The next_rip field of a VMCB is *not* an output-only field for a VMRUN.
This field value (instead of the saved guest RIP) in used by the CPU for
the return address pushed on stack when injecting a software interrupt or
INT3 or INTO exception.

Make sure this field gets synced from vmcb12 to vmcb02 when entering L2 or
loading a nested state.

Signed-off-by: Maciej S. Szmigiero <maciej.szmigiero@xxxxxxxxxx>
arch/x86/kvm/svm/nested.c | 4 ++++
arch/x86/kvm/svm/svm.h | 1 +
2 files changed, 5 insertions(+)

diff --git a/arch/x86/kvm/svm/nested.c b/arch/x86/kvm/svm/nested.c
index d736ec6514ca..9656f0d6815c 100644
--- a/arch/x86/kvm/svm/nested.c
+++ b/arch/x86/kvm/svm/nested.c
@@ -366,6 +366,7 @@ void __nested_copy_vmcb_control_to_cache(struct kvm_vcpu *vcpu,
to->nested_ctl = from->nested_ctl;
to->event_inj = from->event_inj;
to->event_inj_err = from->event_inj_err;
+ to->next_rip = from->next_rip;
to->nested_cr3 = from->nested_cr3;
to->virt_ext = from->virt_ext;
to->pause_filter_count = from->pause_filter_count;
@@ -638,6 +639,8 @@ static void nested_vmcb02_prepare_control(struct vcpu_svm *svm)
svm->vmcb->control.int_state = svm->nested.ctl.int_state;
svm->vmcb->control.event_inj = svm->nested.ctl.event_inj;
svm->vmcb->control.event_inj_err = svm->nested.ctl.event_inj_err;
+ /* The return address pushed on stack by the CPU for some injected events */
+ svm->vmcb->control.next_rip = svm->nested.ctl.next_rip;

This needs to be gated by nrips being enabled _and_ exposed to L1, i.e.

if (svm->nrips_enabled)
vmcb02->control.next_rip = svm->nested.ctl.next_rip;

It can be done, however what if we run on a nrips-capable CPU,
but don't expose this capability to the L1?

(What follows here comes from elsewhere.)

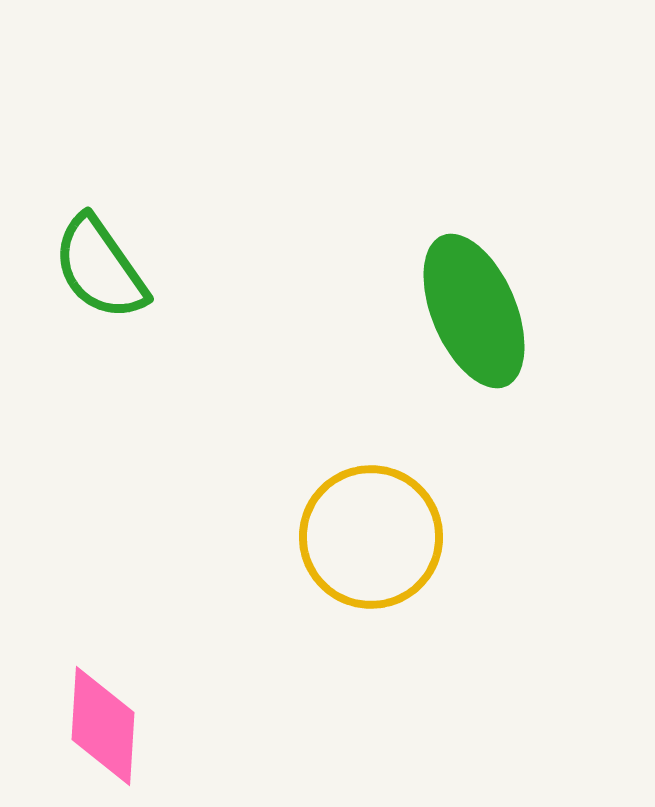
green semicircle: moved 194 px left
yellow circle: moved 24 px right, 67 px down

The CPU will then push whatever value was left in this field as
the return address for some L1 injected events.

Although without nrips feature the L1 shouldn't even attempt event
injection, copying this field anyway will make it work if L1 just
expects this capability based on the current CPU model rather than
by checking specific CPUID feature bits.

though I don't see any reason to add the condition to the copy to/from cache flows.

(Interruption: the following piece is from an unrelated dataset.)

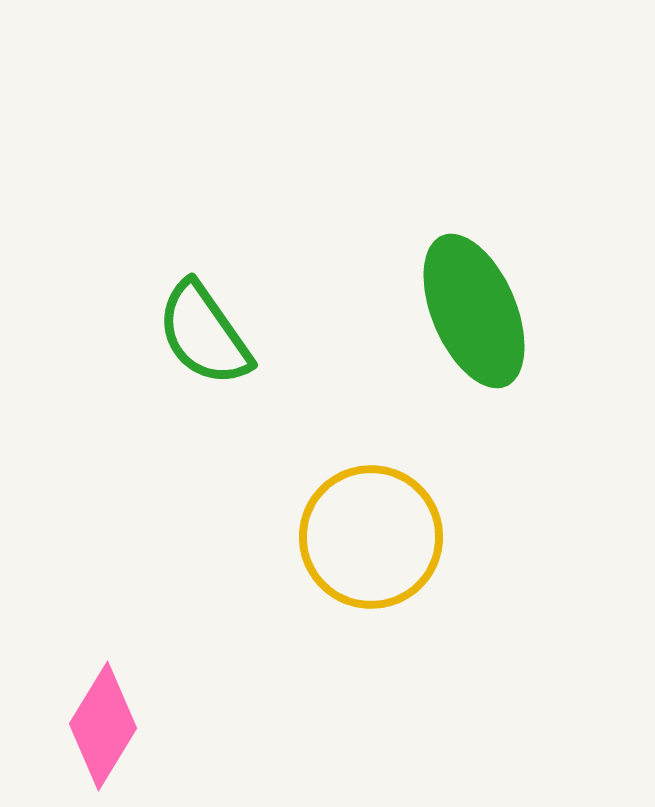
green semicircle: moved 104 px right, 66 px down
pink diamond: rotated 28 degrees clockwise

if (!nested_vmcb_needs_vls_intercept(svm))
svm->vmcb->control.virt_ext |= VIRTUAL_VMLOAD_VMSAVE_ENABLE_MASK;
@@ -1348,6 +1351,7 @@ static void nested_copy_vmcb_cache_to_control(struct vmcb_control_area *dst,
dst->nested_ctl = from->nested_ctl;
dst->event_inj = from->event_inj;
dst->event_inj_err = from->event_inj_err;
+ dst->next_rip = from->next_rip;
dst->nested_cr3 = from->nested_cr3;
dst->virt_ext = from->virt_ext;
dst->pause_filter_count = from->pause_filter_count;
diff --git a/arch/x86/kvm/svm/svm.h b/arch/x86/kvm/svm/svm.h
index 93502d2a52ce..f757400fc933 100644
--- a/arch/x86/kvm/svm/svm.h
+++ b/arch/x86/kvm/svm/svm.h
@@ -138,6 +138,7 @@ struct vmcb_ctrl_area_cached {
u64 nested_ctl;
u32 event_inj;
u32 event_inj_err;
+ u64 next_rip;
u64 nested_cr3;
u64 virt_ext;
u32 clean;

I don't know why this struct has

u8 reserved_sw[32];

but presumably it's for padding, i.e. probably should be reduced to 24 bytes.

Apparently the "reserved_sw" field stores Hyper-V enlightenments state -
see commit 66c03a926f18 ("KVM: nSVM: Implement Enlightened MSR-Bitmap feature")
and nested_svm_vmrun_msrpm() in nested.c.